If we add another innovation—applying a learned style to existing data—we can devise an algorithm that takes an existing picture and re-draws it in the style of Van Gogh’s Starry Night.
I think this is incredible, but we’re not done yet. We can also encode, in a neural network, how to play a game.
Since games have rules that decide whether a player is winning or losing, we don’t even necessarily need lots of input data. The machine can just play against itself, over and over again, until it has figured out a way to beat the game. Watch a computer learn how to win at Super Mario:
Let’s take a step back here: playing music, painting a picture, playing a game—those are all patterns of behavior. We can teach a machine to behave in a certain way. Either to have it conform with a set of rules or to imitate an existing behavior.
What about flying a plane? That’s a behavior, too.
We wouldn’t know any exact rules that we could inspect for correctness, though. The behavior that enables the machine to fly a plane would be encoded in probabilities stored by a neural network that we couldn’t possibly try to understand.
Would you board that plane? What about a car? A train, maybe?
I believe that at some point, we will have to start trusting algorithms that we are unable to understand the details of. We understand how neural networks work, but why a trained network makes its decisions is beyond us in many cases.
People, Machines, etc.
Yet, we do the same with people. I don’t know how to fly a plane, I don’t even know what lessons exactly a pilot went through. And most importantly, I have almost no understanding of how that behavior called “flying a plane safely” is encoded in pilots’ brains.
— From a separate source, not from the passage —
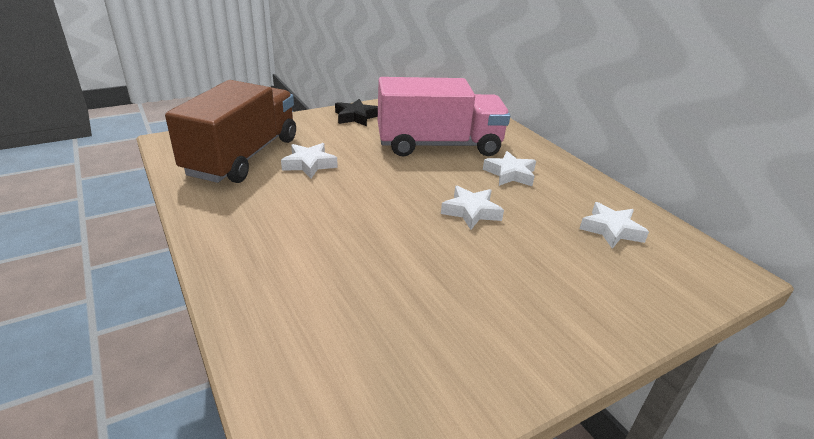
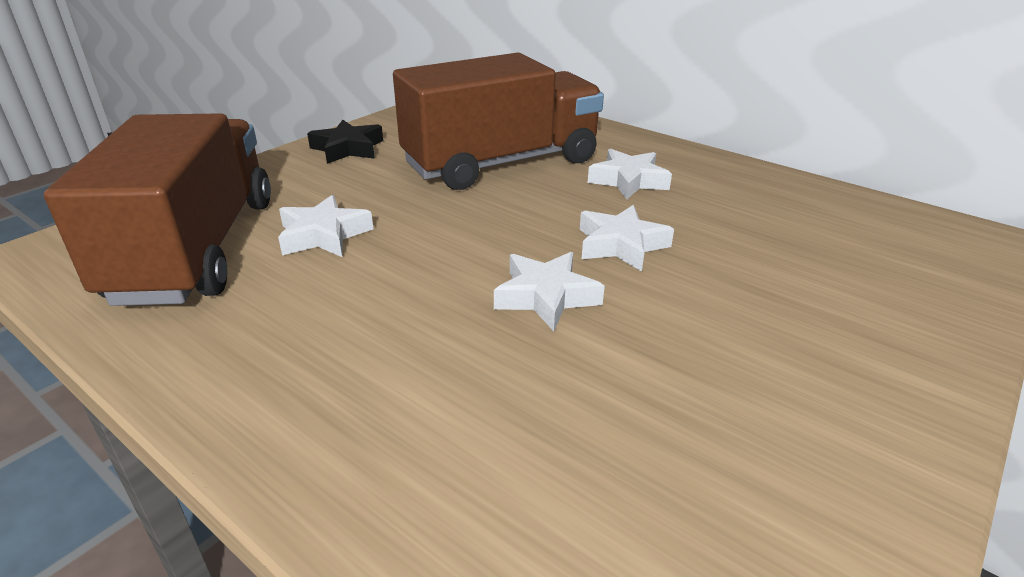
camera: 20 degrees left, 0 degrees up
pink truck [378,77,510,156] -> brown truck [393,53,604,190]
white star [579,202,649,249] -> white star moved to [494,252,605,332]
Amazingly, I board that plane anyhow.
I have a certain amount of trust in pilots. There’s something called a pilot school, and they probably teach the right things there. Those things probably adhere to some standards that somebody wisely decided upon at some point.
I don’t have hard proof to trust the pilot. But I do, based on certifiations, cultural and social signals, and my current mood. It seems likely that the pilot has a high interest in landing the plane safely because they’re a mortal human just like me, and beings like us usually prefer not to die.
Maybe something similar needs to happen for machine learning and AI as well. At some point. Imagine we have self-driving cars and self-flying planes in a few decades down the road—and nobody dares using them because we don’t trust them.
Will we need certifications for neural networks as fit for driving a car or flying a plane? Will an algorithm have to get a driver’s license? Will we trust the creators of the algorithms to not game that testing system?
And even if they’d pass such a test—how would we make algorithms appear trustworthy enough so people do board that plane or take that taxi ride?
Long-term, I don’t think we can choose whether we want to do it—just how.